■ MATERIALS PROVIDED ■
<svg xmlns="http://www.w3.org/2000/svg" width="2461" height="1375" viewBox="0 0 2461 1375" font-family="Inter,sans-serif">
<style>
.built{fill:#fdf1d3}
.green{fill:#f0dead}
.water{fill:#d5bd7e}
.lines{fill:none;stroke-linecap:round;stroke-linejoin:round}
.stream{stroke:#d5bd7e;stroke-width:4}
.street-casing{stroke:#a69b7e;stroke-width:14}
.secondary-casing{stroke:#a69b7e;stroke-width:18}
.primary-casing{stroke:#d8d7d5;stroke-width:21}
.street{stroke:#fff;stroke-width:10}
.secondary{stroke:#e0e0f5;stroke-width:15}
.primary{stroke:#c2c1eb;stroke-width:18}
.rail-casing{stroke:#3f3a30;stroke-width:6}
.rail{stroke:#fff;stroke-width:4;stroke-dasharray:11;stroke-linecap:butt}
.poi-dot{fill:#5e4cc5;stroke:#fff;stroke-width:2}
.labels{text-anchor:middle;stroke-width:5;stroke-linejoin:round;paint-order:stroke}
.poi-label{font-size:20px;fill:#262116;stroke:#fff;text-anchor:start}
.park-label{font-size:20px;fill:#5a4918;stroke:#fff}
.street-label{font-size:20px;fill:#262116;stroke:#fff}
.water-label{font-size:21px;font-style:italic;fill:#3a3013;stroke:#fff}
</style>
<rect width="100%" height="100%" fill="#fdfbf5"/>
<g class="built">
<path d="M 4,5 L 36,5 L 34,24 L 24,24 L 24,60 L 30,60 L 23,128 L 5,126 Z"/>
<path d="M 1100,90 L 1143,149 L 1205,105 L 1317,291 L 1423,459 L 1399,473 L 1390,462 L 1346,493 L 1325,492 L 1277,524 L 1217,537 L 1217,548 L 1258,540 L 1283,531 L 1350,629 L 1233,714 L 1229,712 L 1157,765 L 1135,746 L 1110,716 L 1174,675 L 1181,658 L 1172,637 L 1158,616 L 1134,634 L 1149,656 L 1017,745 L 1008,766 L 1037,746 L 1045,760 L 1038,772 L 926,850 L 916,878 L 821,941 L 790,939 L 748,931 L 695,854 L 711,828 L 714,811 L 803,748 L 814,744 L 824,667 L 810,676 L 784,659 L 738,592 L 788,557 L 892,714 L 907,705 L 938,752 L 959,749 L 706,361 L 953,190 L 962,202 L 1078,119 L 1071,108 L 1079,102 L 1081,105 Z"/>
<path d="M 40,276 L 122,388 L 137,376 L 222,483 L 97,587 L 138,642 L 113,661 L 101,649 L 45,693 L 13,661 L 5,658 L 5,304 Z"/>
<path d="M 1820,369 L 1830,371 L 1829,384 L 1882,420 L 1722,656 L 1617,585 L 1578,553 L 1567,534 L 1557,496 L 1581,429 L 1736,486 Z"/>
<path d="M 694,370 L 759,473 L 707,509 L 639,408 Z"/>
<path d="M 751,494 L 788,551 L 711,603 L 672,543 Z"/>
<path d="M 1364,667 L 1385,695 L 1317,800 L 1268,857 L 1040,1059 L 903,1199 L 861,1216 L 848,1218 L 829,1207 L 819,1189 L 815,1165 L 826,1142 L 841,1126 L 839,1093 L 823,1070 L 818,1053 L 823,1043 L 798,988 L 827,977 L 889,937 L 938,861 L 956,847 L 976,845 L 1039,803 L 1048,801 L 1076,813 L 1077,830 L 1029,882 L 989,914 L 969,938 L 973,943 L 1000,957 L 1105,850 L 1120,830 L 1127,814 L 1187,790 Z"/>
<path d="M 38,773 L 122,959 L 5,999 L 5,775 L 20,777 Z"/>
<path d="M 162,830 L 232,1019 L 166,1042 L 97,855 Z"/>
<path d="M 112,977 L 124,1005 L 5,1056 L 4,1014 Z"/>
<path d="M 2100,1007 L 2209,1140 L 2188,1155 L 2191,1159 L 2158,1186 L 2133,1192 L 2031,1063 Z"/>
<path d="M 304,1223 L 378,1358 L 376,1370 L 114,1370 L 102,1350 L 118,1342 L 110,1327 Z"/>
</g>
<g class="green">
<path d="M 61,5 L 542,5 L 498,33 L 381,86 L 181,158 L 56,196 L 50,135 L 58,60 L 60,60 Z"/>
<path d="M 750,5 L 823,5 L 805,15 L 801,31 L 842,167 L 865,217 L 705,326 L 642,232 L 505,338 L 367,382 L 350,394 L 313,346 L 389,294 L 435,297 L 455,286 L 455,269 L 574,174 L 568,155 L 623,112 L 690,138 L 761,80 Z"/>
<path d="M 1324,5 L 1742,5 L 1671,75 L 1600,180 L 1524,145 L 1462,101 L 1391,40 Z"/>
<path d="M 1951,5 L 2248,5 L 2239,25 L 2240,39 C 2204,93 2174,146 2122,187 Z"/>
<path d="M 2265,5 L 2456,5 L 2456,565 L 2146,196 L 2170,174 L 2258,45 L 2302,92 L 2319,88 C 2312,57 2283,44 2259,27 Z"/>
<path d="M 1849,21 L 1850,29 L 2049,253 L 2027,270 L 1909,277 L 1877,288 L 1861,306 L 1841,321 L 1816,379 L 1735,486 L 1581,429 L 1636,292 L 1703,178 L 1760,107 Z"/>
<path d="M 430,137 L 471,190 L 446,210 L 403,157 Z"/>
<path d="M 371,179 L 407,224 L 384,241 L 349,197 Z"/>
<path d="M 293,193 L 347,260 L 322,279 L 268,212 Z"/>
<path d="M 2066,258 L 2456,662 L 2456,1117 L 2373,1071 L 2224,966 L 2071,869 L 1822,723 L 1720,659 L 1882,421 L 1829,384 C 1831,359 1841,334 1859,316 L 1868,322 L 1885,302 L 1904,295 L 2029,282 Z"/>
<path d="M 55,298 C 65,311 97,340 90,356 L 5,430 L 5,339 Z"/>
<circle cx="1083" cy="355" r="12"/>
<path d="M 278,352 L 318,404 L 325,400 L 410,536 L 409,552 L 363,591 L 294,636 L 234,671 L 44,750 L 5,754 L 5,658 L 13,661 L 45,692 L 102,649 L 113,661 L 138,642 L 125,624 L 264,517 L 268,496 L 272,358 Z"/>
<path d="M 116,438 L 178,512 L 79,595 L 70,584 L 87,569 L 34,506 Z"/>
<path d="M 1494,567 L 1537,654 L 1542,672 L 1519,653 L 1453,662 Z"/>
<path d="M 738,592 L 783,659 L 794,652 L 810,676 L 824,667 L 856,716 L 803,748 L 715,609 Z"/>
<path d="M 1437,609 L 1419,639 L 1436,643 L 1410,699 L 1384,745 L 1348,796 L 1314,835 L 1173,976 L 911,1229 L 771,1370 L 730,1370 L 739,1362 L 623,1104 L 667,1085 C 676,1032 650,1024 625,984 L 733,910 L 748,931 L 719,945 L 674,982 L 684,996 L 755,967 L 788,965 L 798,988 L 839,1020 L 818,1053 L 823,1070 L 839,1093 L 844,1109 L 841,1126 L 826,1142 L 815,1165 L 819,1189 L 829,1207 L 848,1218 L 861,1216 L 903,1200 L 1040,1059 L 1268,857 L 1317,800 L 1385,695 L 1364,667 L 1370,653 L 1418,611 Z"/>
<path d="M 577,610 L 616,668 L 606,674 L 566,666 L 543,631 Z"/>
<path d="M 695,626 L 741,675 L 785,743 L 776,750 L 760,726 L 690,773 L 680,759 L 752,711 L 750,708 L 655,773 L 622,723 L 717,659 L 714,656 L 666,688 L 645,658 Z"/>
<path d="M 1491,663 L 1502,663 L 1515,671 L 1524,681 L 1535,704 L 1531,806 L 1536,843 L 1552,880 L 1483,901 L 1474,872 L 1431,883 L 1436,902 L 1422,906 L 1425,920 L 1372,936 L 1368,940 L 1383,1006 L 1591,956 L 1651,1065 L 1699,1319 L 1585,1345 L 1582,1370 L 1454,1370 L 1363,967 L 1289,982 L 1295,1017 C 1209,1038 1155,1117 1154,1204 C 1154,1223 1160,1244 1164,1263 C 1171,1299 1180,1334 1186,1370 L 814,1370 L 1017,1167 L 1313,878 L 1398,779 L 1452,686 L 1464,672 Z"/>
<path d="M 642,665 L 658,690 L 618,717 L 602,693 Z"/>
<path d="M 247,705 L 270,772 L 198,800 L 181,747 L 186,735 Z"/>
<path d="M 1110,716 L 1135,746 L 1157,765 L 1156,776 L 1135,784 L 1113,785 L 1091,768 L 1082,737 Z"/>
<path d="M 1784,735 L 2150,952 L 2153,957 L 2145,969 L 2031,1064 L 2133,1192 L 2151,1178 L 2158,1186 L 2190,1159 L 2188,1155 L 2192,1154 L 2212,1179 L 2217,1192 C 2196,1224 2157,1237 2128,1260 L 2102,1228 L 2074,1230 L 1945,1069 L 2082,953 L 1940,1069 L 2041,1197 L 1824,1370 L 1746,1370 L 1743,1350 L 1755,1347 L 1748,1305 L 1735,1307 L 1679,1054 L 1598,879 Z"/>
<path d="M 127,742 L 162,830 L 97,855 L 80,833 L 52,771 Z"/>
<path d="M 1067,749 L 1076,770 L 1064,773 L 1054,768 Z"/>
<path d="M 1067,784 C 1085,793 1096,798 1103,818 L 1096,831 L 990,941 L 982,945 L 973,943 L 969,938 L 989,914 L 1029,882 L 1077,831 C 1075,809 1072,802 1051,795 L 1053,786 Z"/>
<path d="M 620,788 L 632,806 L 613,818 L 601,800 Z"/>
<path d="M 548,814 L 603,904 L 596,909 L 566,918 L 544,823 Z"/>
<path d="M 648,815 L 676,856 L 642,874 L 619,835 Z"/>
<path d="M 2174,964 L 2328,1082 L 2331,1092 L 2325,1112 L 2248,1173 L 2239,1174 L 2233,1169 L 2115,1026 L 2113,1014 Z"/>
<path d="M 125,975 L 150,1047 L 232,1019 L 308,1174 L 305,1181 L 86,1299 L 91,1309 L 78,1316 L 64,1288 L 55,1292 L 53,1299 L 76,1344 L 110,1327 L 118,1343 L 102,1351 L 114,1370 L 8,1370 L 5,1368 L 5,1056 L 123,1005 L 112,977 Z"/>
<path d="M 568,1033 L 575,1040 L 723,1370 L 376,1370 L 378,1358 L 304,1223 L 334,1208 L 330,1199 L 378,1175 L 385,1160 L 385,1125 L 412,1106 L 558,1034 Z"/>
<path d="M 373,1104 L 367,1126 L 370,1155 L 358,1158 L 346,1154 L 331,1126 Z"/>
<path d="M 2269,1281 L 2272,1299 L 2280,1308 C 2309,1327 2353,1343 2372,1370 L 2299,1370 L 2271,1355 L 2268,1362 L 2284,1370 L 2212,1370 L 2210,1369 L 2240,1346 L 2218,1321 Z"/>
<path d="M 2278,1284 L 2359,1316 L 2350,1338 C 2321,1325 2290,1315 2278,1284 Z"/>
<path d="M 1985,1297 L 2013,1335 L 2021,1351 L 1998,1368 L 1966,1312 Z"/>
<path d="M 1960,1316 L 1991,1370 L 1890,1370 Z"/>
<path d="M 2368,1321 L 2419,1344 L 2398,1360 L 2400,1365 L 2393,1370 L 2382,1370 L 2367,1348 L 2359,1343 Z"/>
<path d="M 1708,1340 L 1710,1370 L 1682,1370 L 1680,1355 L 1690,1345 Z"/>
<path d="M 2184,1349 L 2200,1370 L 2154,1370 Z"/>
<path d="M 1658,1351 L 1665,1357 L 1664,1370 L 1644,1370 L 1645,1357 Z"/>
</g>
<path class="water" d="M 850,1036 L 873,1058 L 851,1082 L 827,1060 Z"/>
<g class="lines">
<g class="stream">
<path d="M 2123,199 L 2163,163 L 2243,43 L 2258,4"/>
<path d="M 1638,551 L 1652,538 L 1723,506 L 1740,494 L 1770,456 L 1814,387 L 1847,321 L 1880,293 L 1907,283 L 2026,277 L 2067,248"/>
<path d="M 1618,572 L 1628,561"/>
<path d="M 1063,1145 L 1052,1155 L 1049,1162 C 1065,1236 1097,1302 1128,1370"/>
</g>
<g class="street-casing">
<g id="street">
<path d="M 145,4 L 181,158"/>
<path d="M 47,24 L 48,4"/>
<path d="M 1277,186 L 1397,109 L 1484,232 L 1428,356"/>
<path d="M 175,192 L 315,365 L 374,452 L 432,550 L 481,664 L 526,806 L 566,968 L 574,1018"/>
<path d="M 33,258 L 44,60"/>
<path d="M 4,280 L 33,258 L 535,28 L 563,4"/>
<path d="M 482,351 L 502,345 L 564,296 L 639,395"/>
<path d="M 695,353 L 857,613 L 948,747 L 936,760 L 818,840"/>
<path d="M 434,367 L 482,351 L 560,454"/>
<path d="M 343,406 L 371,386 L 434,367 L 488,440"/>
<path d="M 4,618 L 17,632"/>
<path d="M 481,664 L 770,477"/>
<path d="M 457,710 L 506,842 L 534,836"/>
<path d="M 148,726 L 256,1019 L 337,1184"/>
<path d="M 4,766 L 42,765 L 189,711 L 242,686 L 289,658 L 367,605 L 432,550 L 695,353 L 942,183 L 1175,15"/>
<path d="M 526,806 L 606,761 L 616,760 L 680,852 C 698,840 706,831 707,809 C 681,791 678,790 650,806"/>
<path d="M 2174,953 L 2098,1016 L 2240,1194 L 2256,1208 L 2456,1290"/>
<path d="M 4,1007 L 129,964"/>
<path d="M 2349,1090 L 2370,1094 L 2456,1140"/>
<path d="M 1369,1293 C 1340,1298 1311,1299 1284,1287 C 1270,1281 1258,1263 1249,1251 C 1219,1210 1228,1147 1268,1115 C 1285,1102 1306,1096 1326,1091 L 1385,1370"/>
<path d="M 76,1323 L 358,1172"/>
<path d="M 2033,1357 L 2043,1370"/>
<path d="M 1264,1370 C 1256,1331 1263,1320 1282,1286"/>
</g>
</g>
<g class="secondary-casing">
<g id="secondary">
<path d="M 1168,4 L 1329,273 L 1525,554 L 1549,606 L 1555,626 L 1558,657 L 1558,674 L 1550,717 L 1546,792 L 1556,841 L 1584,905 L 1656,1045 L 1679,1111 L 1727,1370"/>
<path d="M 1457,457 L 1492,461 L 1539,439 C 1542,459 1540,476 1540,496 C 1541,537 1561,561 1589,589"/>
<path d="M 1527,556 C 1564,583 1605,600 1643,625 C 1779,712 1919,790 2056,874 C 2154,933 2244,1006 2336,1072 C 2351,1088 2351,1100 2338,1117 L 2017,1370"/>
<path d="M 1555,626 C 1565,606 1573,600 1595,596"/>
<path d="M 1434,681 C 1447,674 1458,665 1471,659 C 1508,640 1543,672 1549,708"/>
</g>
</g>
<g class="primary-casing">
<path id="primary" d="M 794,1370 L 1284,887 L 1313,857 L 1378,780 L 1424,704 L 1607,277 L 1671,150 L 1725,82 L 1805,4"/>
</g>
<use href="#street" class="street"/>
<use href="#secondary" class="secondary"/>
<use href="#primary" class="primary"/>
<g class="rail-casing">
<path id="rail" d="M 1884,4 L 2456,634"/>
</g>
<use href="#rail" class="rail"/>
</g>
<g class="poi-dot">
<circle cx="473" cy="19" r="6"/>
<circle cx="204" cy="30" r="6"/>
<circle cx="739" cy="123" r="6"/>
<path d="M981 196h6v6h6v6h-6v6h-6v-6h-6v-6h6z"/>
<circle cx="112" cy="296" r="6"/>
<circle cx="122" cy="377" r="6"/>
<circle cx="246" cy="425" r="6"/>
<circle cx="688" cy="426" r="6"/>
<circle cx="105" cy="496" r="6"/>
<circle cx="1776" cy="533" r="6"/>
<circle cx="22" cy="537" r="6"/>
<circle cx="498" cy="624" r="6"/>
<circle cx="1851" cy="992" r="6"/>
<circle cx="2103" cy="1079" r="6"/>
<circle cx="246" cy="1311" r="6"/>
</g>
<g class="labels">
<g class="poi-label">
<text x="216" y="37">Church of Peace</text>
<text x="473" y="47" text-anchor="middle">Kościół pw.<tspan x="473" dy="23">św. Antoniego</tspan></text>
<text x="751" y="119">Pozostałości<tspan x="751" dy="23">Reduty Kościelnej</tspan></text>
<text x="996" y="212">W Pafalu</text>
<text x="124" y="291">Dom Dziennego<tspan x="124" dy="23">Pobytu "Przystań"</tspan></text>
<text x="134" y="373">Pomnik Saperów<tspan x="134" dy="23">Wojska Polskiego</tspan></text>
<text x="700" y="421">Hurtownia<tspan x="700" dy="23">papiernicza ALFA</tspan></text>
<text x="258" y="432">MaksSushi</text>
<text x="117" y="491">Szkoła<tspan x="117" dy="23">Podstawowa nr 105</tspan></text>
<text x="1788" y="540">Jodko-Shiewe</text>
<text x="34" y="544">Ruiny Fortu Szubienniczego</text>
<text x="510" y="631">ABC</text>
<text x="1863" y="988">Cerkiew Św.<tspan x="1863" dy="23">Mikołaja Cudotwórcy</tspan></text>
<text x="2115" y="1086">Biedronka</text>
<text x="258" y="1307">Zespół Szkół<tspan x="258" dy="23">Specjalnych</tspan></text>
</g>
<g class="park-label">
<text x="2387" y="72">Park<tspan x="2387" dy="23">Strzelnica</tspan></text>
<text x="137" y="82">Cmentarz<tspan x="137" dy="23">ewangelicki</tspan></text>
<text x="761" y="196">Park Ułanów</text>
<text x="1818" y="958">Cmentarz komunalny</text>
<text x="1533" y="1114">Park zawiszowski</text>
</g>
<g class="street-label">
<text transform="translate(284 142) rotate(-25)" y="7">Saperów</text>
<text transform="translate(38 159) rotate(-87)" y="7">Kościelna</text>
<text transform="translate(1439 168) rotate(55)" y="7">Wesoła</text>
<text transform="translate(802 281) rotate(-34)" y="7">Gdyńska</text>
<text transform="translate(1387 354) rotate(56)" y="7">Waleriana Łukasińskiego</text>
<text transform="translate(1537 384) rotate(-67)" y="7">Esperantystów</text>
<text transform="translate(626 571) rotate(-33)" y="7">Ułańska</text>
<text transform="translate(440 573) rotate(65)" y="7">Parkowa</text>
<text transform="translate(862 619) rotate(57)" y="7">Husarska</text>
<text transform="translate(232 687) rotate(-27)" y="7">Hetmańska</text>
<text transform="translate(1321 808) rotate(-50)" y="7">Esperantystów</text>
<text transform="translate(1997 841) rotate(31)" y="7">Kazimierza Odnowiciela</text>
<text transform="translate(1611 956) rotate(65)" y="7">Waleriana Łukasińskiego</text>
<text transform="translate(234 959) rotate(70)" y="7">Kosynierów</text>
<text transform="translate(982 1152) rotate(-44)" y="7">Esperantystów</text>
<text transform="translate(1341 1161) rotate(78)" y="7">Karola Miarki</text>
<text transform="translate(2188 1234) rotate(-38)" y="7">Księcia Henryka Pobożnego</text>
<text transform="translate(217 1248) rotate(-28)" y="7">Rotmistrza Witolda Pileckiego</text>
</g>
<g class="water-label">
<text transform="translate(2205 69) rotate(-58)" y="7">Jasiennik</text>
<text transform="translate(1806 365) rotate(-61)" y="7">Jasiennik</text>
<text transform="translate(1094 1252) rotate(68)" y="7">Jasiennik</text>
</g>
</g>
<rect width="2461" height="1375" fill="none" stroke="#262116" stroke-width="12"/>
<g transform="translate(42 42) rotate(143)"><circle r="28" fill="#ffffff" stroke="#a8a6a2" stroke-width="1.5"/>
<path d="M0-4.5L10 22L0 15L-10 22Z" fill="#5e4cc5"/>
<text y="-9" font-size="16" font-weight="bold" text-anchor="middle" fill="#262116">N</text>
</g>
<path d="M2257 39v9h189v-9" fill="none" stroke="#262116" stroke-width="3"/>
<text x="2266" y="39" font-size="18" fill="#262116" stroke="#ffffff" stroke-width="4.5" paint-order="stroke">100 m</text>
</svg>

■ TASK ITEM ■
Spot every line in the entries that includes the word "lines", and copy each one out.

■ WRITTEN ANSWER ■
.lines{fill:none;stroke-linecap:round;stroke-linejoin:round}
<g class="lines">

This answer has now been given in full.